Your reply should reproduce all the data below exactly while excluding the pictures.
Top of Dataset entries
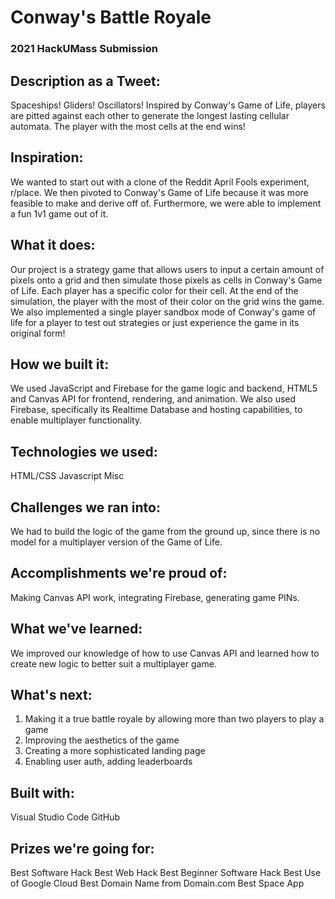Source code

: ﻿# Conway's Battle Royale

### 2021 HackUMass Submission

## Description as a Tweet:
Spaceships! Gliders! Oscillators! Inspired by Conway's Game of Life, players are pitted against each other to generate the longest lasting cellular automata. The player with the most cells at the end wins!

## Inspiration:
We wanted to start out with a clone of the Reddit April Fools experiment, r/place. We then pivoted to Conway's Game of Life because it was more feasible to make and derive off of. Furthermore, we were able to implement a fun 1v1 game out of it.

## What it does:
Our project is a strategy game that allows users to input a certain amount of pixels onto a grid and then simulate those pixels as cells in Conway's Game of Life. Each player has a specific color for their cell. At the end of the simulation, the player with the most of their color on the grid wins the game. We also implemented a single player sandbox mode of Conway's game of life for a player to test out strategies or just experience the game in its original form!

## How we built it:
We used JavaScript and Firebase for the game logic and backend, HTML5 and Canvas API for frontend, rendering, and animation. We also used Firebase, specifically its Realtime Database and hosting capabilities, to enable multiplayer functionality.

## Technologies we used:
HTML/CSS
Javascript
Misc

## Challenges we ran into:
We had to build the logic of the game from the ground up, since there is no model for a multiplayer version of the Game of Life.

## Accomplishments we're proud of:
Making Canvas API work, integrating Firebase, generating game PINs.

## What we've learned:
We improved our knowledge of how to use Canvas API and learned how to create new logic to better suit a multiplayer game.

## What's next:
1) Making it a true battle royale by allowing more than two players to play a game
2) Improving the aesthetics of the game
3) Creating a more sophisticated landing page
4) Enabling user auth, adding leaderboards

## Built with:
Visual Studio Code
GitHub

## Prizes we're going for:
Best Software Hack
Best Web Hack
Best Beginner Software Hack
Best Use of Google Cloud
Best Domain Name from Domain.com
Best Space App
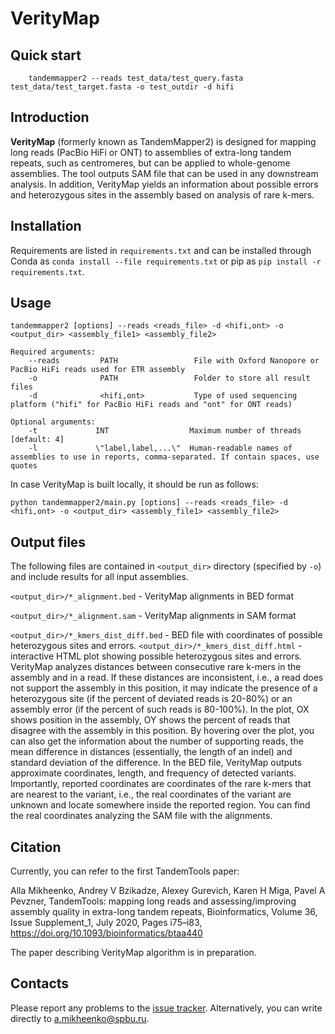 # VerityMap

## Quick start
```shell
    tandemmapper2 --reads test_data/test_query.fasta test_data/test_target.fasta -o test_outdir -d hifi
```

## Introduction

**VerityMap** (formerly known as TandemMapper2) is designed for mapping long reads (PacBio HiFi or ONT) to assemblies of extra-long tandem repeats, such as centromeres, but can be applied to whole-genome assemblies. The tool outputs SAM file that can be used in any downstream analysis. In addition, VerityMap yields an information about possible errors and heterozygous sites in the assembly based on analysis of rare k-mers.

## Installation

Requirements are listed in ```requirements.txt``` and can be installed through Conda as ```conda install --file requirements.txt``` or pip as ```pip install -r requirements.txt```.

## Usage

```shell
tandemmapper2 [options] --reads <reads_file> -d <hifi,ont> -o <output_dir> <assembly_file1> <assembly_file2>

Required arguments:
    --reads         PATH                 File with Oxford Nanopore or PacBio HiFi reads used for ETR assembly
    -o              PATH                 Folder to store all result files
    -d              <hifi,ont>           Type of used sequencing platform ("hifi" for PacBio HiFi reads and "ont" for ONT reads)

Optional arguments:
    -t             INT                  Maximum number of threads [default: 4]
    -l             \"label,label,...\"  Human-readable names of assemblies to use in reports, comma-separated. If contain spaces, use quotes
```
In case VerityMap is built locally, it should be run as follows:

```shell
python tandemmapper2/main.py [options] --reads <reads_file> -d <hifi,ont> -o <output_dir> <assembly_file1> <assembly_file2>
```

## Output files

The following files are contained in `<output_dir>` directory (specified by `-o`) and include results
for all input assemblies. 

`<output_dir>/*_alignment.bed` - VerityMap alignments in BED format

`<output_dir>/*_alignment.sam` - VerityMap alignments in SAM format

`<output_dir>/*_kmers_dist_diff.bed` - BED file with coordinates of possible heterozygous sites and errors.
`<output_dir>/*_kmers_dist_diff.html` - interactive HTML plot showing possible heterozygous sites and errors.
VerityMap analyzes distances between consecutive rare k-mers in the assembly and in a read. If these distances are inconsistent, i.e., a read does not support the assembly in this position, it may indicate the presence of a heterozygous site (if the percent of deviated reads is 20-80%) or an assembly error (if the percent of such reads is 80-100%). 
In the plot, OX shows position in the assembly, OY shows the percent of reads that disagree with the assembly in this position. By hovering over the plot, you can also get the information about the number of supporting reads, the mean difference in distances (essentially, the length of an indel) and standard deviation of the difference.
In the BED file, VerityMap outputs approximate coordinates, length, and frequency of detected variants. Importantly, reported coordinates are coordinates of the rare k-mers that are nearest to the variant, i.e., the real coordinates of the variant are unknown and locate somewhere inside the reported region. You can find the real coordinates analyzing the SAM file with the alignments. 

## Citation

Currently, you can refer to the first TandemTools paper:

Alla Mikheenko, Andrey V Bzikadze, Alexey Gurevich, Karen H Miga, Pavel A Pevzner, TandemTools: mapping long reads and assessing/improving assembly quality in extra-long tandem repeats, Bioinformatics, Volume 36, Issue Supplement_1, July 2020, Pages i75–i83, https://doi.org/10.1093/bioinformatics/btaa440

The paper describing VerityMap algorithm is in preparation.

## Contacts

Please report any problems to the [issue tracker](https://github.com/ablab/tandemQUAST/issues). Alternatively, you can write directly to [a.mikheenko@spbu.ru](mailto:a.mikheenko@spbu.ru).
Bottom of Dataset entries
→ Answer box
Source code

: ﻿# Conway's Battle Royale

### 2021 HackUMass Submission

## Description as a Tweet:
Spaceships! Gliders! Oscillators! Inspired by Conway's Game of Life, players are pitted against each other to generate the longest lasting cellular automata. The player with the most cells at the end wins!

## Inspiration:
We wanted to start out with a clone of the Reddit April Fools experiment, r/place. We then pivoted to Conway's Game of Life because it was more feasible to make and derive off of. Furthermore, we were able to implement a fun 1v1 game out of it.

## What it does:
Our project is a strategy game that allows users to input a certain amount of pixels onto a grid and then simulate those pixels as cells in Conway's Game of Life. Each player has a specific color for their cell. At the end of the simulation, the player with the most of their color on the grid wins the game. We also implemented a single player sandbox mode of Conway's game of life for a player to test out strategies or just experience the game in its original form!

## How we built it:
We used JavaScript and Firebase for the game logic and backend, HTML5 and Canvas API for frontend, rendering, and animation. We also used Firebase, specifically its Realtime Database and hosting capabilities, to enable multiplayer functionality.

## Technologies we used:
HTML/CSS
Javascript
Misc

## Challenges we ran into:
We had to build the logic of the game from the ground up, since there is no model for a multiplayer version of the Game of Life.

## Accomplishments we're proud of:
Making Canvas API work, integrating Firebase, generating game PINs.

## What we've learned:
We improved our knowledge of how to use Canvas API and learned how to create new logic to better suit a multiplayer game.

## What's next:
1) Making it a true battle royale by allowing more than two players to play a game
2) Improving the aesthetics of the game
3) Creating a more sophisticated landing page
4) Enabling user auth, adding leaderboards

## Built with:
Visual Studio Code
GitHub

## Prizes we're going for:
Best Software Hack
Best Web Hack
Best Beginner Software Hack
Best Use of Google Cloud
Best Domain Name from Domain.com
Best Space App
 # VerityMap

## Quick start
```shell
    tandemmapper2 --reads test_data/test_query.fasta test_data/test_target.fasta -o test_outdir -d hifi
```

## Introduction

**VerityMap** (formerly known as TandemMapper2) is designed for mapping long reads (PacBio HiFi or ONT) to assemblies of extra-long tandem repeats, such as centromeres, but can be applied to whole-genome assemblies. The tool outputs SAM file that can be used in any downstream analysis. In addition, VerityMap yields an information about possible errors and heterozygous sites in the assembly based on analysis of rare k-mers.

## Installation

Requirements are listed in ```requirements.txt``` and can be installed through Conda as ```conda install --file requirements.txt``` or pip as ```pip install -r requirements.txt```.

## Usage

```shell
tandemmapper2 [options] --reads <reads_file> -d <hifi,ont> -o <output_dir> <assembly_file1> <assembly_file2>

Required arguments:
    --reads         PATH                 File with Oxford Nanopore or PacBio HiFi reads used for ETR assembly
    -o              PATH                 Folder to store all result files
    -d              <hifi,ont>           Type of used sequencing platform ("hifi" for PacBio HiFi reads and "ont" for ONT reads)

Optional arguments:
    -t             INT                  Maximum number of threads [default: 4]
    -l             \"label,label,...\"  Human-readable names of assemblies to use in reports, comma-separated. If contain spaces, use quotes
```
In case VerityMap is built locally, it should be run as follows:

```shell
python tandemmapper2/main.py [options] --reads <reads_file> -d <hifi,ont> -o <output_dir> <assembly_file1> <assembly_file2>
```

## Output files

The following files are contained in `<output_dir>` directory (specified by `-o`) and include results
for all input assemblies. 

`<output_dir>/*_alignment.bed` - VerityMap alignments in BED format

`<output_dir>/*_alignment.sam` - VerityMap alignments in SAM format

`<output_dir>/*_kmers_dist_diff.bed` - BED file with coordinates of possible heterozygous sites and errors.
`<output_dir>/*_kmers_dist_diff.html` - interactive HTML plot showing possible heterozygous sites and errors.
VerityMap analyzes distances between consecutive rare k-mers in the assembly and in a read. If these distances are inconsistent, i.e., a read does not support the assembly in this position, it may indicate the presence of a heterozygous site (if the percent of deviated reads is 20-80%) or an assembly error (if the percent of such reads is 80-100%). 
In the plot, OX shows position in the assembly, OY shows the percent of reads that disagree with the assembly in this position. By hovering over the plot, you can also get the information about the number of supporting reads, the mean difference in distances (essentially, the length of an indel) and standard deviation of the difference.
In the BED file, VerityMap outputs approximate coordinates, length, and frequency of detected variants. Importantly, reported coordinates are coordinates of the rare k-mers that are nearest to the variant, i.e., the real coordinates of the variant are unknown and locate somewhere inside the reported region. You can find the real coordinates analyzing the SAM file with the alignments. 

## Citation

Currently, you can refer to the first TandemTools paper:

Alla Mikheenko, Andrey V Bzikadze, Alexey Gurevich, Karen H Miga, Pavel A Pevzner, TandemTools: mapping long reads and assessing/improving assembly quality in extra-long tandem repeats, Bioinformatics, Volume 36, Issue Supplement_1, July 2020, Pages i75–i83, https://doi.org/10.1093/bioinformatics/btaa440

The paper describing VerityMap algorithm is in preparation.

## Contacts

Please report any problems to the [issue tracker](https://github.com/ablab/tandemQUAST/issues). Alternatively, you can write directly to [a.mikheenko@spbu.ru](mailto:a.mikheenko@spbu.ru).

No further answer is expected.